**Document passage:**
--------------------------------

The basic facts surrounding the transaction between plaintiff and defendant are not disputed. In 1966 the Wiemers contracted to purchase a 310-acre farm in Marshall County for $120,000. Mr. Wiemer subsequently was disabled by a heart attack and was thereafter unable to engage actively in farming. In March of 1967 the Wiemers borrowed $25,000 from the Herget National Bank of Pekin, Illinois, assigning their interest in the purchase contract as security, and in June of 1967 they assigned their interest in the same contract to plaintiff as security for outstanding loans totaling more than $38,000. A $5,000 installment on the purchase contract was due on March 1, 1968, and remained unpaid at the time the Wiemers signed the trust deed and agreement in question. Earlier in 1968 the Wiemers had contracted to sell two acres of the farm for $10,000 and also had applied for a first mortgage loan from an insurance company.

On March 28, 1968, Wilbur Meadows, assistant to the president of plaintiff bank, came to Wiemers' home and secured their signatures on a trust deed and agreement. Mrs. Wiemer's testimony contradicts that of Meadows' concerning conversations and representations made that morning. Both agree that Meadows proposed that the bank, as trustee, take over the management of the farm, that the Wiemers' debts be consolidated, and that, after one year, the bank would attempt to sell the farm, or at least a part that was suitable for subdivision. The same day, after the deed and agreement were signed, Meadows paid the remaining $95,000 purchase price to the sellers of the farm and recorded a warranty deed from the sellers to the Wiemers, and also recorded the trust deed.

Also on the same day plaintiff entered into a "Supplemental Agreement" with Herget National Bank which established the priority of plaintiff's lien for $38,666.70 over Herget Bank's lien for $25,000 and which authorized additional loans under the trust arrangement. Meadows testified that Herget Bank loaned $60,000 of the money paid to the sellers, and the plaintiff bank advanced $35,000, in order to secure title in the Wiemers' name.

The following day the Wiemers signed a note to plaintiff for $40,000 (their prior debt plus interest). In June, 1968, plaintiff and Wiemers jointly executed a first mortgage on 240 acres as security for a loan of $70,000 from the insurance company previously contacted by the Wiemers. The proceeds of that loan were paid into the trust account, and used to repay the $60,000 loan from Herget Bank and part of the $35,000 loan from plaintiff. The Wiemers paid into the trust account the $10,000 proceeds from the previous sale of two acres, and also paid in various other sums from farm operations. When the $40,000 note to plaintiff became due, the Wiemers twice signed six-month extension agreements, both of which stated that the note would be paid from the sale of subdivision property.

Beginning in 1969, plaintiff as trustee advertised the farm for sale, and, in December, 1972, and January, 1973, contracted to sell the farm in two parcels for a total of $154,090. When the Wiemers learned of plaintiff's attempts to sell the farm, they recorded their affidavit notifying prospective purchasers that any sale by plaintiffs would be in violation of the Illinois Mortgage and Foreclosure Act (Ill. Rev. Stat., ch. 95, § 23.1 et seq.). In order to remove the cloud on title, plaintiff instituted this suit to compel defendant to execute a quitclaim deed to plaintiff.

--------------------------------

**Your objective:**
In the farm trust passage, what total price did the plaintiff agree to sell the farm for in December 1972 and January 1973?

Stored data entries:
--------------------------------

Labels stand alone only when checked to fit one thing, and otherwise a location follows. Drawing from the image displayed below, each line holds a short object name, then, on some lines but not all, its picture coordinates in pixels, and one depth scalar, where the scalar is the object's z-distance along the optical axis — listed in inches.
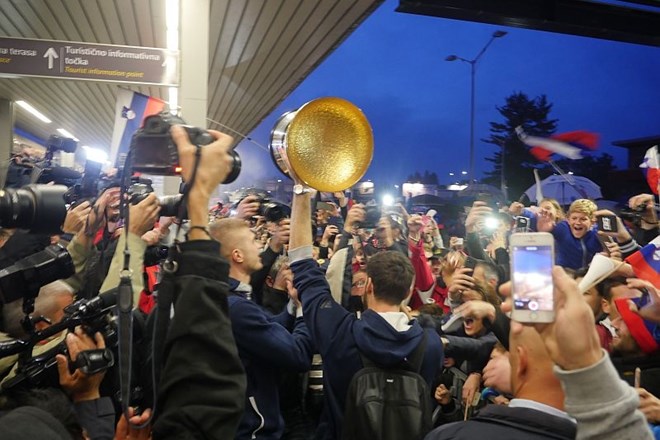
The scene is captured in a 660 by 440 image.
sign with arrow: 191.2
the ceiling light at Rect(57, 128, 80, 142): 649.6
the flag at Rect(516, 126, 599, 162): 230.7
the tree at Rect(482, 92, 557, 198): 1269.7
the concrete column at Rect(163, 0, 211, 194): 191.0
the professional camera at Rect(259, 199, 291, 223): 144.3
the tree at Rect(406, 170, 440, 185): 3056.1
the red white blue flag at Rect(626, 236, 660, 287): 118.0
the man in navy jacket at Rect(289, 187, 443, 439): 101.9
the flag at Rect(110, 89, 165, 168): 192.7
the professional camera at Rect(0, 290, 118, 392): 68.1
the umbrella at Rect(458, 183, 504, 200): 502.0
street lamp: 770.7
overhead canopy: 259.0
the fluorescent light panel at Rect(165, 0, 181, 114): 243.9
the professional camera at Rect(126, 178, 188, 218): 87.1
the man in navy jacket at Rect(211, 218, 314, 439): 100.7
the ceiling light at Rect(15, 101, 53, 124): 490.9
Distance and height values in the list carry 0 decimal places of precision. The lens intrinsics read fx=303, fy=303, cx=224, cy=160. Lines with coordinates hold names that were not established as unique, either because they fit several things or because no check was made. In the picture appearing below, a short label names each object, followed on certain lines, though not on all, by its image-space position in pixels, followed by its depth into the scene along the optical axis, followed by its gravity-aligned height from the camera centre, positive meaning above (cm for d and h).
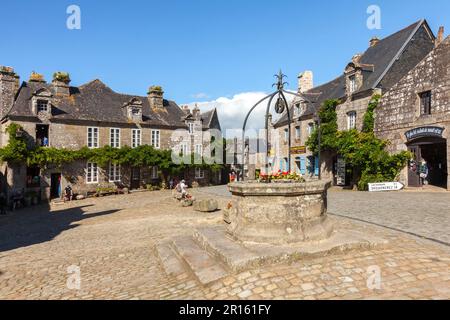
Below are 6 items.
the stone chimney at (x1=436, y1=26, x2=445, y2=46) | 1878 +832
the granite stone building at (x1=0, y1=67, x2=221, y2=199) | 2183 +377
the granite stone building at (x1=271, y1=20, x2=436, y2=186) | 1962 +602
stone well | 586 -84
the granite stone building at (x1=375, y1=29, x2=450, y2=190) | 1577 +291
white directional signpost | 1721 -101
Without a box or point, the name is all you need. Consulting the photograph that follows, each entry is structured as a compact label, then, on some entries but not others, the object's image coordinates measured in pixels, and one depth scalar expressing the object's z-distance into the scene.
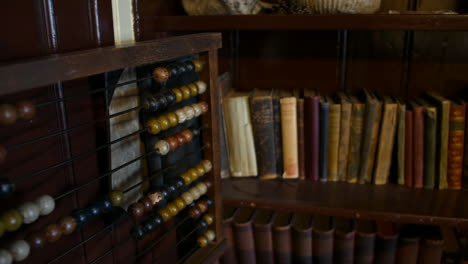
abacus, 0.57
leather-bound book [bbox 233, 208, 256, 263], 1.12
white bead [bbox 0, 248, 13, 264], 0.52
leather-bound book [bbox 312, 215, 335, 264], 1.08
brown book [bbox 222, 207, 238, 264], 1.13
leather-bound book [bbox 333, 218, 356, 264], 1.08
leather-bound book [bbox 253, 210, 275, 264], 1.12
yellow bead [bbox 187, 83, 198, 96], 0.89
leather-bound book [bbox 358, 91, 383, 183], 1.07
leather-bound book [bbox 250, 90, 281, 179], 1.10
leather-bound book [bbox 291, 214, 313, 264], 1.09
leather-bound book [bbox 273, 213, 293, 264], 1.11
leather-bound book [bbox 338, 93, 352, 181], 1.08
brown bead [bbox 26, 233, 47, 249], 0.58
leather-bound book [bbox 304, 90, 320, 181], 1.10
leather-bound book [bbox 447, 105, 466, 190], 1.03
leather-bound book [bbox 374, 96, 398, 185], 1.06
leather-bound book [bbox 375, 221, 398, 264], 1.06
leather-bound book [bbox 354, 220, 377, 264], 1.07
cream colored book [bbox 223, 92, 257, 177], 1.12
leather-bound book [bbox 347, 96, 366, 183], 1.08
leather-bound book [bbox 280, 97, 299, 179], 1.10
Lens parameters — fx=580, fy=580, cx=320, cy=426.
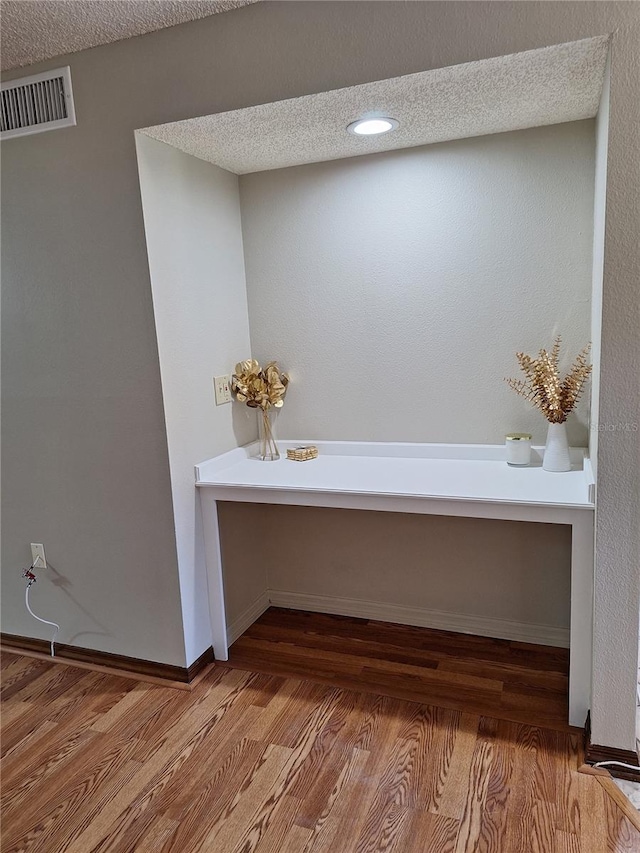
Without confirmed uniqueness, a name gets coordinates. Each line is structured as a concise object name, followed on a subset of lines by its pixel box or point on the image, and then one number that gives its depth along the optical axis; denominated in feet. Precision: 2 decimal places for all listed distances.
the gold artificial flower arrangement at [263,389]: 8.16
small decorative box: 8.20
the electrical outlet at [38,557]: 7.93
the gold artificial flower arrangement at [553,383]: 6.75
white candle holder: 7.14
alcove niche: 6.73
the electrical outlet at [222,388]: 7.84
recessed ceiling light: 6.35
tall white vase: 6.80
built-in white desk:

--------------------------------

**Answer section:**
$154,090, in two parcels.